3. ÉVALUATION DES RISQUES ÉVOLUTIFS

Il s’agit de :

- risque de complications infectieuses liées à la plaie : choc septique, gangrène gazeuse, mauvaise évolution de la plaie justifiant une amputation d’orteil ;

- risque cardiovasculaire chez un homme de 62 ans avec diabète ancien mal équilibré, une HTA, un tabagisme ancien et une dyslipidémie : infarctus du myocarde, ischémie aiguë de membre, AVC ;

- risques de complications micro-angiopathiques à cause du diabète non équilibré : rétinopathie et/ou maculopathie diabétique, néphropathie diabétique ;

- risque majeur de récidive de plaie du pied ;

- risque de complication métabolique aiguë en lien avec le diabète ancien non équilibré (acidocétose diabétique, coma hyperosmolaire…).

4. PRISE EN CHARGE

La situation de M. D. justifie une hospitalisation en milieu spécialisé avec :

- mise en décharge immédiate de la plaie ;

- antibiothérapie probabiliste justifiée par la présence de signes locaux d’infection.
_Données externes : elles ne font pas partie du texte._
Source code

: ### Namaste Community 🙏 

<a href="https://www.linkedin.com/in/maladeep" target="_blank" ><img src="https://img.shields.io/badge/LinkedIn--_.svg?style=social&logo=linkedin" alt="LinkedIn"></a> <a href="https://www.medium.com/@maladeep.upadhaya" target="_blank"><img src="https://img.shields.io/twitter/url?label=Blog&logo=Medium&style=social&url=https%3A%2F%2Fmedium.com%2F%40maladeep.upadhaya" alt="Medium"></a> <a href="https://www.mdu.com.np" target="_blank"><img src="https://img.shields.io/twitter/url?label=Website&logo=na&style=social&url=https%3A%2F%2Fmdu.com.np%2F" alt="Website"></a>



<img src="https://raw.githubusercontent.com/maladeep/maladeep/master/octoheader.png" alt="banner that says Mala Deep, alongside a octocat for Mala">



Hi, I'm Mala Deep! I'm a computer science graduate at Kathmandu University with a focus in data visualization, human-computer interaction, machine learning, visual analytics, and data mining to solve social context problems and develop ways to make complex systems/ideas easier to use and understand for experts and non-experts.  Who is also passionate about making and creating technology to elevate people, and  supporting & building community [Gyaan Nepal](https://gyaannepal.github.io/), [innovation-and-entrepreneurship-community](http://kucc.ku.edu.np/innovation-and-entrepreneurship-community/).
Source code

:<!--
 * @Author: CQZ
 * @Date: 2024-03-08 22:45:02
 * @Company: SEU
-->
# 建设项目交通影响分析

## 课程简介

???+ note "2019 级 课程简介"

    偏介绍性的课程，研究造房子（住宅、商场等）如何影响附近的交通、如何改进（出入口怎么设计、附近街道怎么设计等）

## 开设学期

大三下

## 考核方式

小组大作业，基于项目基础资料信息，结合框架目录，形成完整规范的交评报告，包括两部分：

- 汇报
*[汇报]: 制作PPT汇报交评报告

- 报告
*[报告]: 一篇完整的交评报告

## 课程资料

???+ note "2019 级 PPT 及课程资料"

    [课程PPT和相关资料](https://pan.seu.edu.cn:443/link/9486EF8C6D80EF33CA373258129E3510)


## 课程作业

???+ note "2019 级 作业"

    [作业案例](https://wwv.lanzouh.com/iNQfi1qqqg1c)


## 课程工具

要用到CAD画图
Débuté après la réalisation des prélèvements bactériologiques, le traitement est secondairement adapté aux résultats de l’antibiogramme ;

- vaccination antitétanique car M. D. n’est pas à jour ;

- anticoagulation préventive par héparine de bas poids moléculaire ;

- traitement antalgique efficace ;

- pansement refait tous les jours tant que signe d’infection puis un jour sur deux, et adapté au stade de cicatrisation et à l’évolution de la plaie ;

- surveillance clinique (température, réfection quotidienne du pansement, glycémies capillaires six fois par jour, évaluation de la douleur) ;

- surveillance biologique (CRP, numération plaquettaire).

ÉTUDIANTS EN IFSI

Des UE en lien avec le dossier

Références d’unités d’enseignement et extraits :

→ UE 1.2.S 2 : « Santé publique et économie de la santé » : filières de soins (accès, proximité, suivi, prévention) (compétence 5) ;

→ UE 2.3.S 2 : « Santé, maladie, handicap, accidents de la vie » : notions de maladie chronique et ses spécificités (compétence 1) ;

→ UE 2.4.S 1 : « Processus traumatiques » : notion de processus physiopathologique, de processus traumatique physique, notamment amputation de membres (compétence 4) ;

→ UE 4.4.S 2 : « Thérapeutiques et contribution au diagnostic médical » : intégrer les règles de surveillance et de suivi des activités thérapeutiques et diagnostiques (compétence 4) ;

→ UE 4.6.S 3 : « Soins éducatifs et préventifs » : soins infirmiers de prévention, d’éducation, d’aide, dans les dimensions individuelle et collective (compétence 5) ;

→ UE 5.1.S 1 : « Accompagnement de la personne dans la réalisation de ses soins quotidiens » (compétence 3).